Consider any distinct numbers \(X, Y, Z\), and look at where the questions \((X, Y), (X, Z), (Y, Z)\) are (or \((Y, X)\) if \(Y<X\)). Wlog \((X, Z)\) is the last among them. Then, if \(P_X<P_Y\), and \(P_Y<P_Z\), then we would already be able to deduce that \(P_X<P_Z\). Similarly, if \(P_X>P_Y\), and \(P_Y>P_Z\), then we would already be able to deduce that \(P_X>P_Z\). Therefore, for any triple \(X, Y, Z\), in which pair \((X, Z)\) goes the last, \(P_Y\) can’t be between \(P_X\) and \(P_Z\).

Observation 1: If all such claims hold, then we will ask all \(\frac{N(N-1)}{2}\) questions.

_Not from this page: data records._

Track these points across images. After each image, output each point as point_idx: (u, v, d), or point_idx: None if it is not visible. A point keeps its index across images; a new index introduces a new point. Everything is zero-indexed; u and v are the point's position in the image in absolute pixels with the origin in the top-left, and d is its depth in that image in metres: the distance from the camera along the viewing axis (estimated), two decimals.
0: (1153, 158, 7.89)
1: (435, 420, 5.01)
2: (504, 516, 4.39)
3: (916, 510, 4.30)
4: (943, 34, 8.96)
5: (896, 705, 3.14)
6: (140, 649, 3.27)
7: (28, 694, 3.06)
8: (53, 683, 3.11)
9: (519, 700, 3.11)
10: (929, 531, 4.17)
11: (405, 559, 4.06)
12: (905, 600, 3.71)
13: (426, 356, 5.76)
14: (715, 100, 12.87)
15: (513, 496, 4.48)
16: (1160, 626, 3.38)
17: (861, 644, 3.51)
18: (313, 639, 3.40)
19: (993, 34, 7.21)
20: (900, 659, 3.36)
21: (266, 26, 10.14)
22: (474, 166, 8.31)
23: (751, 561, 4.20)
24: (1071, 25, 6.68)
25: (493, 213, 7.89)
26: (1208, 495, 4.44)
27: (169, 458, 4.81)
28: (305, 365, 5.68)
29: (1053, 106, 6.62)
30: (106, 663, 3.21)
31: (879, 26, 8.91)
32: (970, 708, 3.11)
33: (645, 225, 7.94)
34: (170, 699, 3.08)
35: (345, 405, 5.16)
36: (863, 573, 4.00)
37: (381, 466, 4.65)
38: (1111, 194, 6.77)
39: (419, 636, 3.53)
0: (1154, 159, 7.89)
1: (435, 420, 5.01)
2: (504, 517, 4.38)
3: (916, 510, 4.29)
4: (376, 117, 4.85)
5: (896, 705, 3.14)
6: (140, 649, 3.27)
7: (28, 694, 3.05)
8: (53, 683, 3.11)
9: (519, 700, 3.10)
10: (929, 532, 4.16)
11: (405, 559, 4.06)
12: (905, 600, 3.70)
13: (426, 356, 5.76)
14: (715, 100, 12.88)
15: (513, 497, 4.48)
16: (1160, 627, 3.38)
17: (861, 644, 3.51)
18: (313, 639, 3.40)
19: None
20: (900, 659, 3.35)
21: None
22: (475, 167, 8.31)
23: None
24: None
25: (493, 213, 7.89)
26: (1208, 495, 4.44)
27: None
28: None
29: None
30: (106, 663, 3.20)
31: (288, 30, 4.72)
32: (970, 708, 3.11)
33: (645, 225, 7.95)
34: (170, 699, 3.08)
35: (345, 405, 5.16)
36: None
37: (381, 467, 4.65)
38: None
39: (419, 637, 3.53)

Proof: Suppose that for some \((U, V)\) we know that \(P_U<P_V\) before asking the question \((U, V)\). For that, there must be a sequence\((X_1, X_2, \ldots, X_t)\) with \(X_1 = U, X_t = V\), such that we already asked questions about all pairs of adjacent elements here, and learned that \(P_{X_i}<P_{X_{i+1}}\) for all \(1 \le i \le t-1\). Consider the shortest such sequence; clearly, \(t \ge 3\). Now consider the question about the pair \((X_1, X_3)\). If we have already asked it, we would have a shorter sequence. Otherwise, we have that for \(X_1, X_2, X_3\) edge \((X_1, X_3)\) goes after \((X_1, X_2)\) and \((X_2, X_3)\), so \(P_{X_2}\) couldn’t have been between \(P_{X_1}, P_{X_3}\).

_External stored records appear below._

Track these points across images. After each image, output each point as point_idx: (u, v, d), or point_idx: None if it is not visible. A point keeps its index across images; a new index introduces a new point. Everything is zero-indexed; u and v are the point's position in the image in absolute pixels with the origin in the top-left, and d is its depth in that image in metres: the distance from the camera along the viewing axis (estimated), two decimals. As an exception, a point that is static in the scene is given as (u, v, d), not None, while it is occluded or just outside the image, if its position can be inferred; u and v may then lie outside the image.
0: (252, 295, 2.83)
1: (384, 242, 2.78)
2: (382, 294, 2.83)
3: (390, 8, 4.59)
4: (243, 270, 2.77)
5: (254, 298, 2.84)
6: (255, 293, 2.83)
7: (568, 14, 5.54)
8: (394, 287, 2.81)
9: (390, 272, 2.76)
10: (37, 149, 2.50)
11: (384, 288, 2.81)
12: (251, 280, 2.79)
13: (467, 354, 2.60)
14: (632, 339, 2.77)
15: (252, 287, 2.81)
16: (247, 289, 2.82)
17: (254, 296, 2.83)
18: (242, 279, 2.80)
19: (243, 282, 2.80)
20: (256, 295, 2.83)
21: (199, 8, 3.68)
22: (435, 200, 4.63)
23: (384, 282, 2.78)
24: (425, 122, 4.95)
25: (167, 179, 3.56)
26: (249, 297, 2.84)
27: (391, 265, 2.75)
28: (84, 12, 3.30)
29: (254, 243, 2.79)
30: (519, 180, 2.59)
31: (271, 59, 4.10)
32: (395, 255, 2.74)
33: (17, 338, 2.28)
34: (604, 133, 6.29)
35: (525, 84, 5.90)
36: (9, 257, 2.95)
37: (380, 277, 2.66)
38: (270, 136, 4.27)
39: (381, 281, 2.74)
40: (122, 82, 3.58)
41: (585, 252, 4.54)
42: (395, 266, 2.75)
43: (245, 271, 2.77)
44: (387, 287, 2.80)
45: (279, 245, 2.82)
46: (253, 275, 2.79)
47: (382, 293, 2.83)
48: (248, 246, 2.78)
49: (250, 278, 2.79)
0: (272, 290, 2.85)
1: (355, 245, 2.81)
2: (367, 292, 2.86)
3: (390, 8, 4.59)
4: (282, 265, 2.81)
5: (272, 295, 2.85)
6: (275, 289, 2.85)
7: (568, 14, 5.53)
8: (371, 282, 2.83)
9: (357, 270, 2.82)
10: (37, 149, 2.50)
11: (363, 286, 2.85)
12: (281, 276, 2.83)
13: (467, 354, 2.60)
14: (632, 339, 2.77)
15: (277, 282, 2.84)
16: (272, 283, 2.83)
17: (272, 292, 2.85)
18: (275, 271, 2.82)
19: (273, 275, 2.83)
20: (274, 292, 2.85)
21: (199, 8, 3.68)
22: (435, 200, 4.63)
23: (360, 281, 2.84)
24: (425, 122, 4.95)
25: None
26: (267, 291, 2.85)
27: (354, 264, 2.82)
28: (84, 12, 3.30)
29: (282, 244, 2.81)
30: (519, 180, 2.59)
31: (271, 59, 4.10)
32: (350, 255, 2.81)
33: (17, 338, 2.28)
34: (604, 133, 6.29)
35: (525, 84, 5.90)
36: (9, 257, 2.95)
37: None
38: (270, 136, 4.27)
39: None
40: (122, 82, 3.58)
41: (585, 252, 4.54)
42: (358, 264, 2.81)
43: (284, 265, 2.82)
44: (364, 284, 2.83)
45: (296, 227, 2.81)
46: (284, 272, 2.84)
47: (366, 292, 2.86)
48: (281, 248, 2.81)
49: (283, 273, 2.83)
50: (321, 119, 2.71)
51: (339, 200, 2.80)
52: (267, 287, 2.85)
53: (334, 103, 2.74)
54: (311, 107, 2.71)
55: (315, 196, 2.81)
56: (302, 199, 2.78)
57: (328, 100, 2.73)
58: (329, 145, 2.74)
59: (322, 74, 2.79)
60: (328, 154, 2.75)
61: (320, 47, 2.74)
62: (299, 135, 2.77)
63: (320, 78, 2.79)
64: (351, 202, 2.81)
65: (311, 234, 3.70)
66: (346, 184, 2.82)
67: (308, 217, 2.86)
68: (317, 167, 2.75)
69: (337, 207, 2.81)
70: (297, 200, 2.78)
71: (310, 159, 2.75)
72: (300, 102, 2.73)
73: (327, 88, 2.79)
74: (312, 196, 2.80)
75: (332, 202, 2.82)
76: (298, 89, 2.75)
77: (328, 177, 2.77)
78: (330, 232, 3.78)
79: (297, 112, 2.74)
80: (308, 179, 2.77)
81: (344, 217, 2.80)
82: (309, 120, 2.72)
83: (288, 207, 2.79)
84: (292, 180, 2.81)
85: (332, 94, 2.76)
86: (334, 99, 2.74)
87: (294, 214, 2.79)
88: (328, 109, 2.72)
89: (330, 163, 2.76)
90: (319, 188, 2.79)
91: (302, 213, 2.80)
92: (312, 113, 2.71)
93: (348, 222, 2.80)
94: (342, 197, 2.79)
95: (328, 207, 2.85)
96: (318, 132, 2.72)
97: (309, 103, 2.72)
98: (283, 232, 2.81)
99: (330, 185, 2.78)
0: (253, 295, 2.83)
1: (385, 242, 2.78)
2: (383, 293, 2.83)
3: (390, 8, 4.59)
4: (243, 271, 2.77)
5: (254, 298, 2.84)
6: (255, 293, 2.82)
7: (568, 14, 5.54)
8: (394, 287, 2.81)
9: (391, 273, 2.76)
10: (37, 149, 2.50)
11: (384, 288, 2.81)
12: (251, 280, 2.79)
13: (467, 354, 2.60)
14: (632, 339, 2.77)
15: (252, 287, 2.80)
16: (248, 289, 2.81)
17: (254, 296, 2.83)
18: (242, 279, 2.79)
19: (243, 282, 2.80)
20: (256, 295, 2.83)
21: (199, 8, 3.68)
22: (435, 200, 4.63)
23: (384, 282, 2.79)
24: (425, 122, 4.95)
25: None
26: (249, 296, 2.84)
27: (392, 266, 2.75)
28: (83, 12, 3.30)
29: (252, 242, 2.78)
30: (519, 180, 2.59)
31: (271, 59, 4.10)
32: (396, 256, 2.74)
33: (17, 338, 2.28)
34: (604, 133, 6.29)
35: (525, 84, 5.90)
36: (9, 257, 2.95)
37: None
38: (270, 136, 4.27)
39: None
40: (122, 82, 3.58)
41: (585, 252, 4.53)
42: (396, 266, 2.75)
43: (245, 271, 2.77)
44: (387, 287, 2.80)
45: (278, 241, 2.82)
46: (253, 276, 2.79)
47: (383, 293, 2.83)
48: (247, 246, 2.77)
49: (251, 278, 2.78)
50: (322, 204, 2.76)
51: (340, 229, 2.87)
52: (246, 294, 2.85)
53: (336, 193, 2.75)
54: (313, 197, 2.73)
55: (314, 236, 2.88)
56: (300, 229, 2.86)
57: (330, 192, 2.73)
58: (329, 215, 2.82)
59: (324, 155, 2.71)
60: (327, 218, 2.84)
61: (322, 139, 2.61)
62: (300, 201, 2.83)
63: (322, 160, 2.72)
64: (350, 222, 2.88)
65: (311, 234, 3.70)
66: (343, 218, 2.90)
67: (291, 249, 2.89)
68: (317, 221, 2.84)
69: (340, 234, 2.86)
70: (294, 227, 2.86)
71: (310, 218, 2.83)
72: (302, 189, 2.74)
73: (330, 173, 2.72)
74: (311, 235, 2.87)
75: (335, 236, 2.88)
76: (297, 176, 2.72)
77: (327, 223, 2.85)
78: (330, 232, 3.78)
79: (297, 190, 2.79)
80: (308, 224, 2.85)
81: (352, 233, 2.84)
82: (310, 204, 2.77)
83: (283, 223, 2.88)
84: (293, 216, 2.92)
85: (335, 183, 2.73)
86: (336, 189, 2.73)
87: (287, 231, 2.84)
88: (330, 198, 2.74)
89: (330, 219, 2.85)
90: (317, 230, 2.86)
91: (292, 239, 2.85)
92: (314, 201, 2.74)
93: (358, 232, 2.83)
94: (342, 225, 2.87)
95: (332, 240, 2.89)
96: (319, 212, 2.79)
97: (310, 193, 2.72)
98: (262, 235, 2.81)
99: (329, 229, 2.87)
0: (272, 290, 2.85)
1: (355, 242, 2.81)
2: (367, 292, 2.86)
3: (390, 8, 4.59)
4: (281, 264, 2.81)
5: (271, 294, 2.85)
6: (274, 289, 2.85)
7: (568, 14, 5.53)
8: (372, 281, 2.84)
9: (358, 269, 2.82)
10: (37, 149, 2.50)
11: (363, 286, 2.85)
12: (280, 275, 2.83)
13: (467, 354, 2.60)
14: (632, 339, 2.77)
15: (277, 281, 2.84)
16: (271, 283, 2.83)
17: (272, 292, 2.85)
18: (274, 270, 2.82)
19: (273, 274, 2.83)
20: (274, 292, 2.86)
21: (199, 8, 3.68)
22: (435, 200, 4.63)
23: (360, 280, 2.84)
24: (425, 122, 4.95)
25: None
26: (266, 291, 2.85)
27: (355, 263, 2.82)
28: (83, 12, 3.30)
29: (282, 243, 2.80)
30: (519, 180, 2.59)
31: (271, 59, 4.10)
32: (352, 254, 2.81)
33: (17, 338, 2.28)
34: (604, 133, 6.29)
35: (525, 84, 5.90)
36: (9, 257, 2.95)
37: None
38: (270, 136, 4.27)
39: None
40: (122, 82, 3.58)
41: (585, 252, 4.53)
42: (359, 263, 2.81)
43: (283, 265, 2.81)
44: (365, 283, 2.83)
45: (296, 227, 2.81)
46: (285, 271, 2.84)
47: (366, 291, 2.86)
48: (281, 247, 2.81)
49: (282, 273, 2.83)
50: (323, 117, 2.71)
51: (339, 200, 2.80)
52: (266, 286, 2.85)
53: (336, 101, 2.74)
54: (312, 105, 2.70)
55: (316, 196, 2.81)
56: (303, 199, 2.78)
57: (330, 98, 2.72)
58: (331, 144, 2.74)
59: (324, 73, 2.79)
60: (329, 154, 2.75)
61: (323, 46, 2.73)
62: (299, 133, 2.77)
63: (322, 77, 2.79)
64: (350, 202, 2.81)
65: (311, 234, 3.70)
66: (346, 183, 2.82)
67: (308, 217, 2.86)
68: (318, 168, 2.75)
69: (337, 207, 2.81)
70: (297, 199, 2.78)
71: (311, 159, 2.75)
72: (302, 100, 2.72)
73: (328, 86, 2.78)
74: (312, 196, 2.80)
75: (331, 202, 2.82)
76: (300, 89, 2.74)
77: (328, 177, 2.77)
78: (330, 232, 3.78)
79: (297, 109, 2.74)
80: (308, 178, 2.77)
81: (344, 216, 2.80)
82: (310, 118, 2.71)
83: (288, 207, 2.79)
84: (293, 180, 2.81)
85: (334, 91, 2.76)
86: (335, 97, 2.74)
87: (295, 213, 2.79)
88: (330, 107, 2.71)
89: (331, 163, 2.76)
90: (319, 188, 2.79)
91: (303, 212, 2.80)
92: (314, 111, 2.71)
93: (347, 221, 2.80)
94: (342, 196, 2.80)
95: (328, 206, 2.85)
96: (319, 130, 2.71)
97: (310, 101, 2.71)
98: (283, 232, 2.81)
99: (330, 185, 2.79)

Now, consider a complete graph on \(N\) nodes. For each edge \((X, Y)\) with \(X<Y\), let’s color it in white if \(P_X<P_Y\), and in black if \(P_X>P_Y\). Note that each permutation has a corresponding coloring (though not vice versa), and these colorings are different for different permutations.

Now, for every such triple \(X, Y, Z\), we get to know whether edges between \(X, Y\) and \(Y, Z\) have the same color. Record all these conditions, for example, with DSU.

Observation 2: If you get a contradiction (that is, for some two edges, you get that they have to be colored both in the same color and in different colors), the answer is \(0\).

Observation 3: If there is no contradiction, let \(k\) denote the number of connected components in the graph on edges (two edges are connected if there is a condition on the relation of their colors). Then, the answer is just \(2^k\).

Proof: We already showed that if all such claims hold, then we would ask all questions; it remains to show that every coloring corresponds to a valid permutation. For that, we just have to show that there is no cycle in the directed graph corresponding to the coloring. Remember that in a complete directed graph, there is some cycle \(\iff\) exists a directed cycle of length \(3\). Suppose that we get some directed cycle \((P_X \to P_Y, P_Y \to P_Z, P_Z \to P_X)\), wlog pair \((X, Z)\) appears the last among pairs \((X, Y), (Y, Z), (X, Z)\). Then our coloring makes it impossible to get \(P_X \to P_Y, P_Y \to P_Z\) (here \(P_Y\) would be between \(P_X\) and \(P_Z\)).